START DATA FOR THE TASK

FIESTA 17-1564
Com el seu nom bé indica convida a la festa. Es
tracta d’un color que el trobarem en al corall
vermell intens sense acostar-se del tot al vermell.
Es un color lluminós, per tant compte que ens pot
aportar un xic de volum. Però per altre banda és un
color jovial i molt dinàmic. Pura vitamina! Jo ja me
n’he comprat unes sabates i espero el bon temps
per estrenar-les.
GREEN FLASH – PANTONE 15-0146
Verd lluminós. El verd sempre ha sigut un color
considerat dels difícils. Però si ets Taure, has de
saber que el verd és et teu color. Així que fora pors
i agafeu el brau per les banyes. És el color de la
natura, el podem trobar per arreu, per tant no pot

END DATA FOR THE TASK
START DATA FOR THE TASK

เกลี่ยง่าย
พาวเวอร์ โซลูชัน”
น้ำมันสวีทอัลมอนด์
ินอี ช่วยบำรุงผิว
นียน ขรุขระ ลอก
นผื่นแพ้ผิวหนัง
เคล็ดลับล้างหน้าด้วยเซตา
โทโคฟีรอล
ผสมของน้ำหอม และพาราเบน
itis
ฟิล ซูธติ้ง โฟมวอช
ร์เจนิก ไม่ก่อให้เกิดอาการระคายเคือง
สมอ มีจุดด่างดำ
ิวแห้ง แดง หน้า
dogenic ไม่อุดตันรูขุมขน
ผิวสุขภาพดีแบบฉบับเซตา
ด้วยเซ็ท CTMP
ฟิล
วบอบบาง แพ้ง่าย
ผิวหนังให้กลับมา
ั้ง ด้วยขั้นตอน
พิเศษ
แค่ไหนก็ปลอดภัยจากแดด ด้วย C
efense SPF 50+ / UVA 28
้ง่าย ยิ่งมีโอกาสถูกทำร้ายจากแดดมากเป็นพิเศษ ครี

END DATA FOR THE TASK

* **BRIEF**
Format the lines of the rows as a numbered list, starting at the line that contains "FIESTA 17-1564" and ending at the line that contains "natura, el podem", and omit any blank lines.

* **ANSWER SECTION**
1. FIESTA 17-1564
2. Com el seu nom bé indica convida a la festa. Es
3. tracta d’un color que el trobarem en al corall
4. vermell intens sense acostar-se del tot al vermell.
5. Es un color lluminós, per tant compte que ens pot
6. aportar un xic de volum. Però per altre banda és un
7. color jovial i molt dinàmic. Pura vitamina! Jo ja me
8. n’he comprat unes sabates i espero el bon temps
9. per estrenar-les.
10. GREEN FLASH – PANTONE 15-0146
11. Verd lluminós. El verd sempre ha sigut un color
12. considerat dels difícils. Però si ets Taure, has de
13. saber que el verd és et teu color. Així que fora pors
14. i agafeu el brau per les banyes. És el color de la
15. natura, el podem trobar per arreu, per tant no pot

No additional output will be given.